I know this is not new knowledge but they are gradually getting closer and it's starting to look as if something will come out of it in the next decade. So mass seems to possibly be caused by a self-repelling pressure which becomes weight when interacting with other bodies that have mass. Weight is of course directional force and mass is essentially a tendency of a body towards inertia.

This of course is off the top of my head without thinking about it cos it's bedtime. But I really think they are starting to make meaningful discoveries, in quantum mechanics. Goodnight.

Noting: mass is usually not measured in energy units.
But that changes in particle physics - where units such as pounds and kilgorams don't work so well.

Avatar of TenGolf-TPOT

Avatar of playerafar

@TenGolf-TPOT
I'm adding a couple of points:
While Einstein's work (he started publishing in 1905) led to a conversion of mass/matter into energy in nuclear reactors and bombs - 
later - a british scientist named Patrick Blackett got the Nobel prize for his work (from 1933) that included discovery of 'Pair production'.
Which includes conversion of energy back into mass/matter.
Adding a bit more about terminology:
Matter consists of fermions apparently - and mass refers to measurement of matter.
EM energy consists of bosons.
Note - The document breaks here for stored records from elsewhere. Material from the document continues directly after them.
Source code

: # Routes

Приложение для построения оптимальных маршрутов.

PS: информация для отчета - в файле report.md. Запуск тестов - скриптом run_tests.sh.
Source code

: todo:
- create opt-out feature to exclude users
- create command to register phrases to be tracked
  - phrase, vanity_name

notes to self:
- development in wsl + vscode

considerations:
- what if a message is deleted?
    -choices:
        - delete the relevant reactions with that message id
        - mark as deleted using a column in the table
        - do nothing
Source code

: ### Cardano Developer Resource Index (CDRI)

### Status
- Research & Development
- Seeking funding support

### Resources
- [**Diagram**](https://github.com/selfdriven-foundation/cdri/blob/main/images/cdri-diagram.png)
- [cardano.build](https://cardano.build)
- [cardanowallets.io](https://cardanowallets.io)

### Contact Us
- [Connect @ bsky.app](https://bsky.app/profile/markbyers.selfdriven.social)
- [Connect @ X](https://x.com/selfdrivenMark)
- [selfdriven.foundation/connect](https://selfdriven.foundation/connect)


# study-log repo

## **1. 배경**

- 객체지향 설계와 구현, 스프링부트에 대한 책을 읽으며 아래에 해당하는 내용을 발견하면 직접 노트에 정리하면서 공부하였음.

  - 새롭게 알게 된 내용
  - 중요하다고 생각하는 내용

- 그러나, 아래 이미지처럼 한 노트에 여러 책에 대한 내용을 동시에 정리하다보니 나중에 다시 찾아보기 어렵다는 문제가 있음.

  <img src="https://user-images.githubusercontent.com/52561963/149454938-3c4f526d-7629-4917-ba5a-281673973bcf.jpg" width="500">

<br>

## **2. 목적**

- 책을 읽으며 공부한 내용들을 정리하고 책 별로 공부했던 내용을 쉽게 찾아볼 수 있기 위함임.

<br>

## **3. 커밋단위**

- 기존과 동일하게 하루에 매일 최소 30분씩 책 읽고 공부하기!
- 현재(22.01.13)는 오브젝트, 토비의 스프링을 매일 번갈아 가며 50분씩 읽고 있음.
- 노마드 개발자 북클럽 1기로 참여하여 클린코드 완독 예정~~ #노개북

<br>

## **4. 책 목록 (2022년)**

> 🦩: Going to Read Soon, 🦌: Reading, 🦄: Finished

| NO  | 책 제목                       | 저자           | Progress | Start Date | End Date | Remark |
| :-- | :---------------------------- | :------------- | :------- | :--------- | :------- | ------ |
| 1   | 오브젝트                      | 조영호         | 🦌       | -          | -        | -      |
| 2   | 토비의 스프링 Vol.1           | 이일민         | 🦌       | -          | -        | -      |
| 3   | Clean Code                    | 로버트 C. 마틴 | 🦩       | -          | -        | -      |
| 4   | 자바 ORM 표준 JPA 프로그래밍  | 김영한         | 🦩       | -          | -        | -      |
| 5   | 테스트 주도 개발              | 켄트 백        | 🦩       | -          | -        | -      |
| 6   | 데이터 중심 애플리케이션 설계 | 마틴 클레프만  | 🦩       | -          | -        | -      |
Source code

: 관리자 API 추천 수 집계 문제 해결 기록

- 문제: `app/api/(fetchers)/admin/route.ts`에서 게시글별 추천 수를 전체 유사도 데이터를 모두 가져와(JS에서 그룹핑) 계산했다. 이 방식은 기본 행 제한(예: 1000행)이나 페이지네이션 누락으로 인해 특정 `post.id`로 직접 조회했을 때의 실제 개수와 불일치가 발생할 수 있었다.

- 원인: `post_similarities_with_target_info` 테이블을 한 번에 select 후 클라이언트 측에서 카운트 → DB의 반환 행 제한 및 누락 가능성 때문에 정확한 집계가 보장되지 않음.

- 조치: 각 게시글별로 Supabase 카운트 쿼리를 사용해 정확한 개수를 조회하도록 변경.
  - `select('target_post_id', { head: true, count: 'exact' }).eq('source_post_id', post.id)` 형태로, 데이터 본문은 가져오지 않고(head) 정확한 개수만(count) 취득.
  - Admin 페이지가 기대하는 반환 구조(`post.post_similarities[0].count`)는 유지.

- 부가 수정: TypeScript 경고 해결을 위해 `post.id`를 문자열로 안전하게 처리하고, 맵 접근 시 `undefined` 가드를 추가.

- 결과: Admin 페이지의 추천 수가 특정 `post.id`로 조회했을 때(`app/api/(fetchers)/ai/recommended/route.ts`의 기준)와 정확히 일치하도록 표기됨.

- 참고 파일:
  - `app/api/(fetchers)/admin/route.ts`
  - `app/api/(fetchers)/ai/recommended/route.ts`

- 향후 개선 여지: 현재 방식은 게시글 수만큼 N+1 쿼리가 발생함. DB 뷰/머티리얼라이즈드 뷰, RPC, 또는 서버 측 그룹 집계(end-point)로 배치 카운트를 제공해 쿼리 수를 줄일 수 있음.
Electromagnetic energy.
-------------
Why point that out?
Here's why: Is there a one word term to refer to that form of energy that is not matter?
Does it mattter?
Point: Since matter is now considered to be a subset of 'energy' - then there ought to be one word for 'the others'. But apparently there isn't.
So there's 'bosons' and 'kinetic energy' and 'potential energy' and so on.
And 'fields'.

Avatar of Genetics-Unknown

I think their is true randomness when old people roll those balls with the numbers on em in that hand crank mixer upper and then pull one out and read off the number. Unless THATS rigged also.